Dois estudos realizados em 2020, apontam que o relatório da OEA mostra-se falho, e não há evidência estatística de fraude nas eleições bolivianas. O primeiro trabalho, publicado pelo jornal The Washington Post e realizado pelos pesquisadores John Curiel e Jack R. Williams, ambos do Instituto de Tecnologia de Massachusetts (MIT) nos EUA, concluiu que ‘’não ocorreu diferença estatisticamente significativa na margem antes e depois da interrupção da votação preliminar’’.

O segundo levantamento, publicado pelo The New York Times, também indica que não houve irregularidades. A pesquisa foi realizada por Nicolas Idrobo e Dorothy Kronik, da Universidade da Pensilvânia e Francisco Rodríguez, da Universidade de Tulane nos Estados Unidos. Rodriguez afirma que uma vez extraídos os problemas nos métodos usados pela OEA, o resultado final da apuração não aparece mais como divergente.

A despeito das interpretações da renúncia de Evo Morales como uma resposta legítima à “vontade popular”, a análise dos principais fatores envolvidos nos episódios que culminaram com o fim de seu governo de 14 anos na Bolívia revela que o que ocorreu foi, de fato, um golpe de Estado. Em especial, destacam-se o papel das Forças Armadas, que recomendaram a renúncia do ex-presidente, e interesses econômicos e geopolíticos na região, que entravam em conflito com os projetos governamentais para a nacionalização dos recursos e da economia boliviana.

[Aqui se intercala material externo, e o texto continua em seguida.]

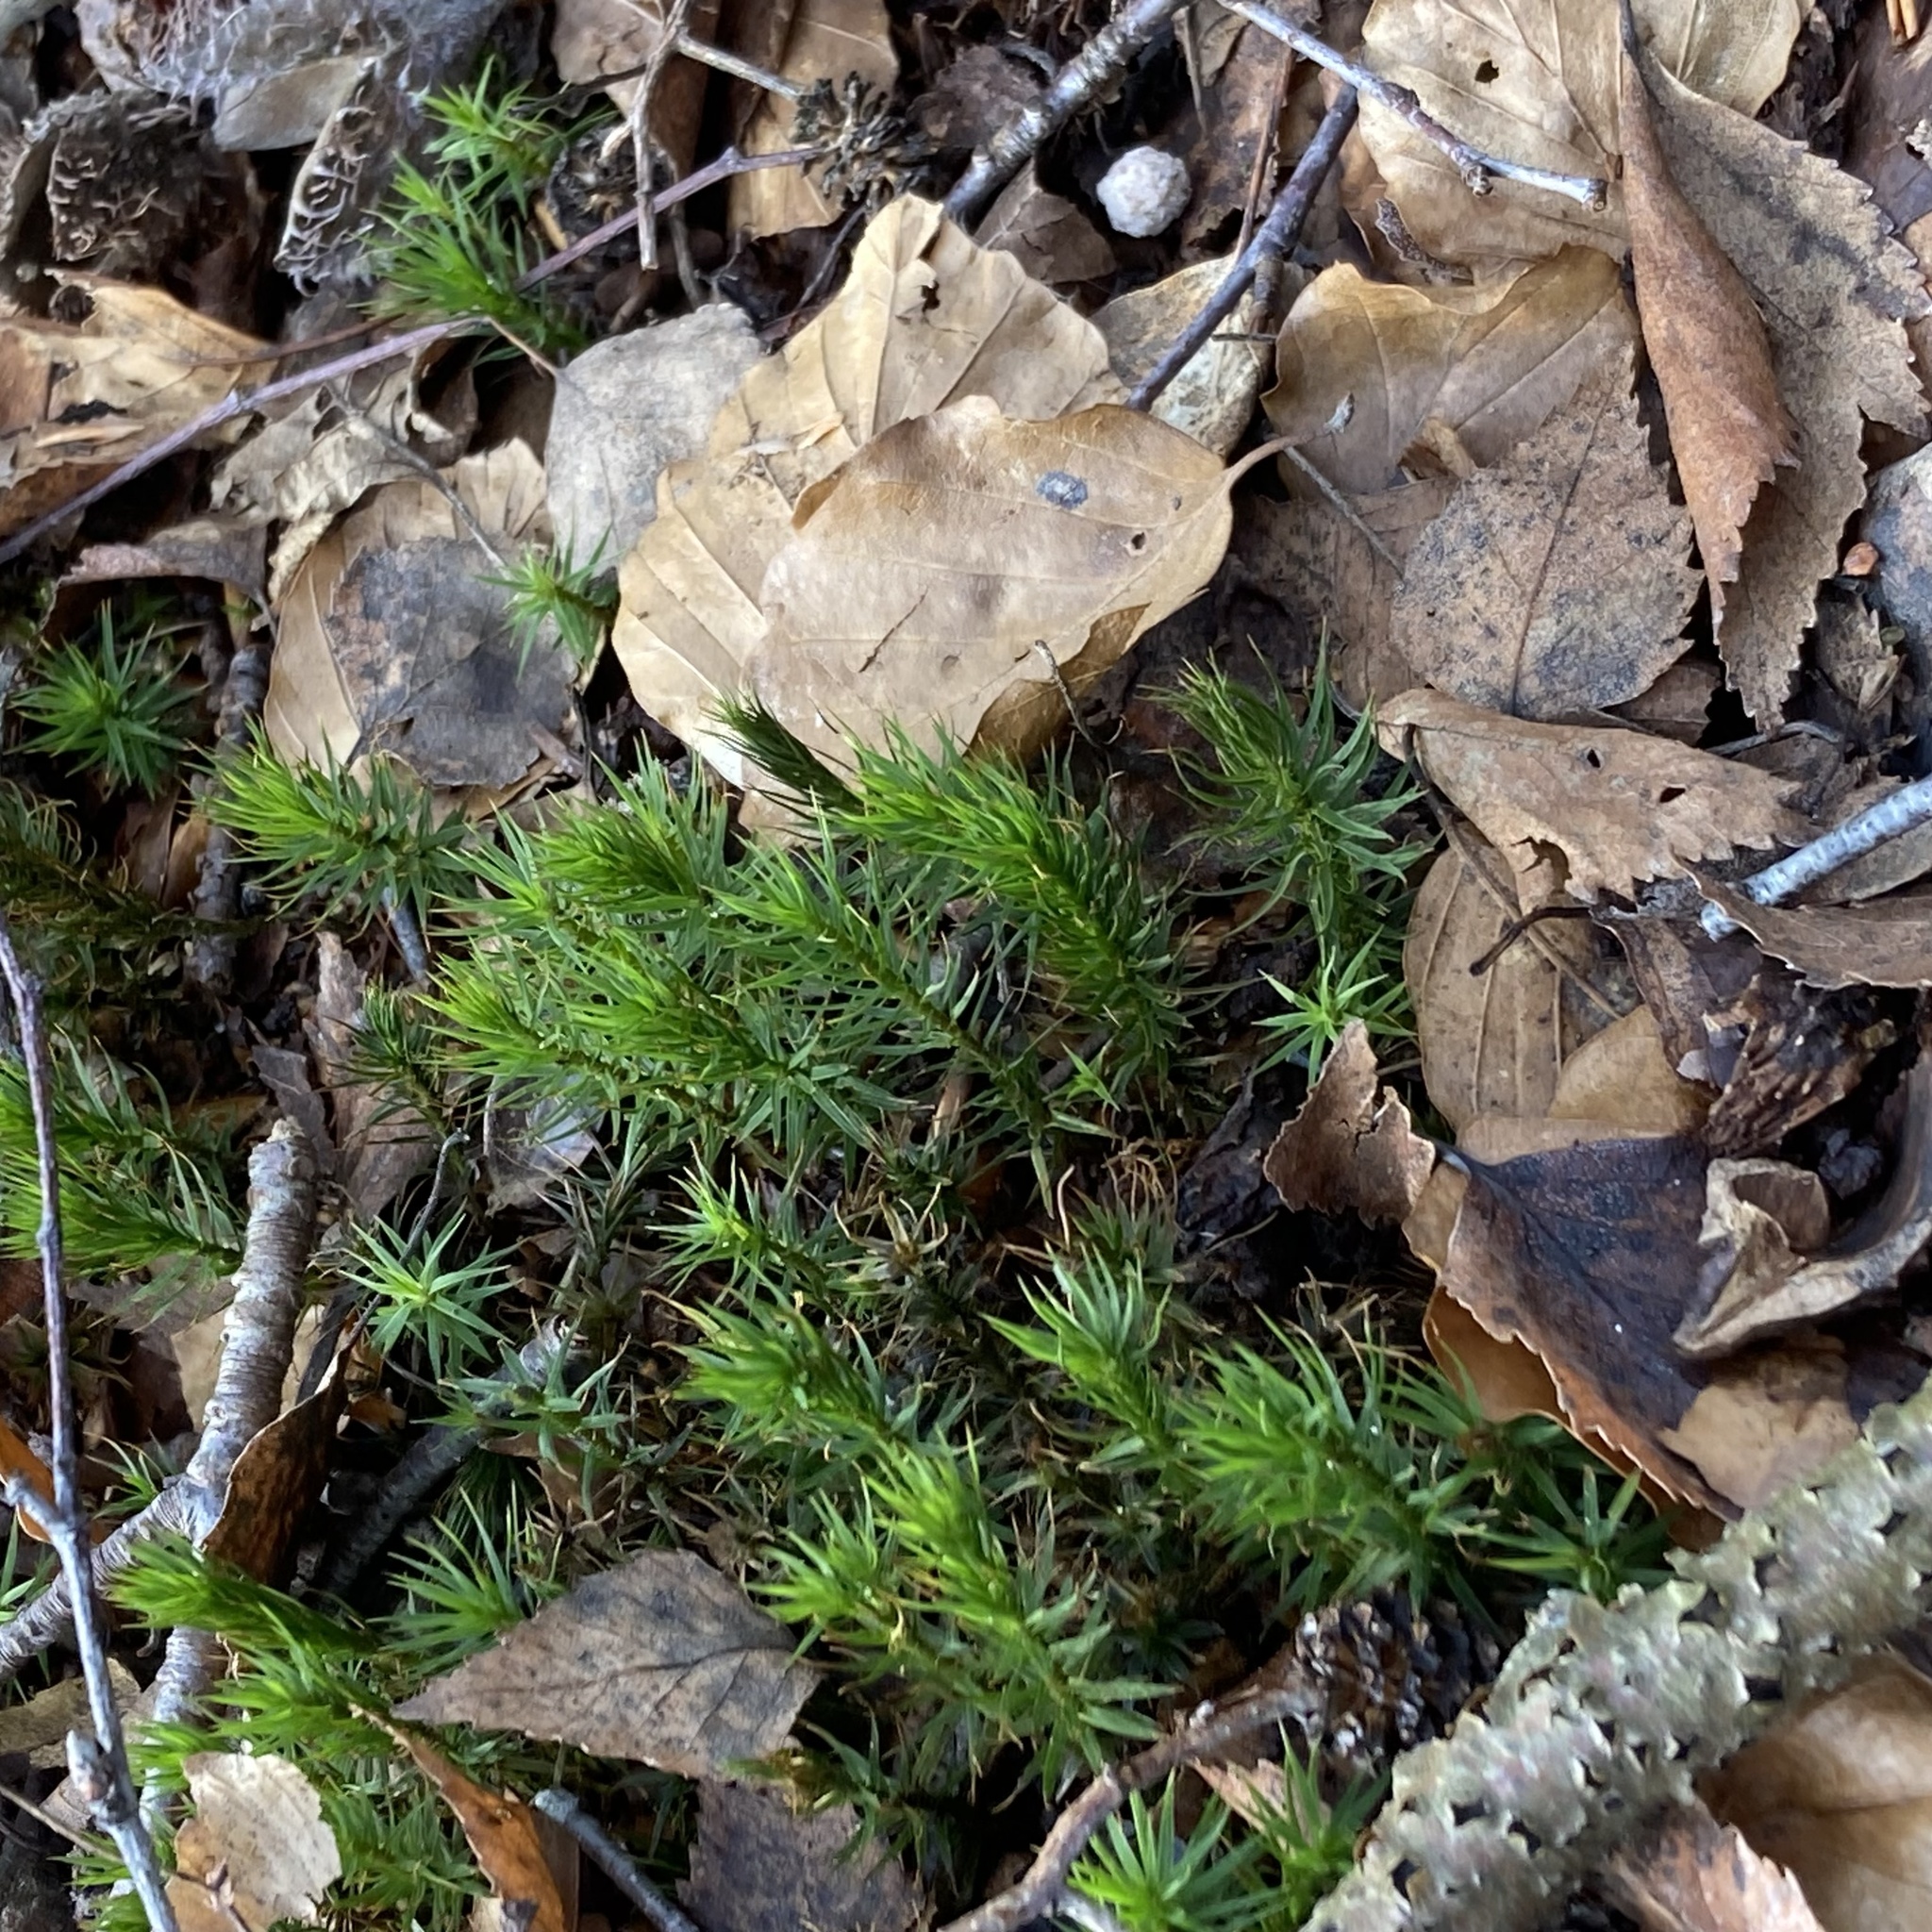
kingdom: Plantae
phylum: Bryophyta
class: Polytrichopsida
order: Polytrichales
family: Polytrichaceae
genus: Polytrichum
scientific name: Polytrichum formosum
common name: Bank haircap moss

No meio da crise, a pandemia

Até 2 de agosto, a Bolívia acumulava cerca de 80 oitenta mil casos de Covid-19 e mais de três mil mortes. As regiões que mais sofrem com pandemia são as de Santa Cruz, La Paz e Cochabamba que acumulam respectivamente 34.972, 16.823 e 9.626 infectados, de acordo com dados fornecidos pelo ministério da Saúde boliviano.

Ao contrário do Brasil, o país vizinho com o qual divide 3,4 mil quilômetros de fronteira, a Bolívia adotou medidas duras no combate à doença, tais como: toque de recolher, fechamento de fronteiras e suspensão de transporte tanto interdepartamental como interprovincial. Ainda assim, as decisões referentes às eleições ferem o artigo 169 da Constituição da Bolívia, segundo o qual um novo pleito deveria ser convocado em um prazo máximo de 90 dias. Ficam evidentes as intenções do governo golpista de prevalecer no poder, além de alimentar incertezas que criam tensões que ainda geram protestos no país.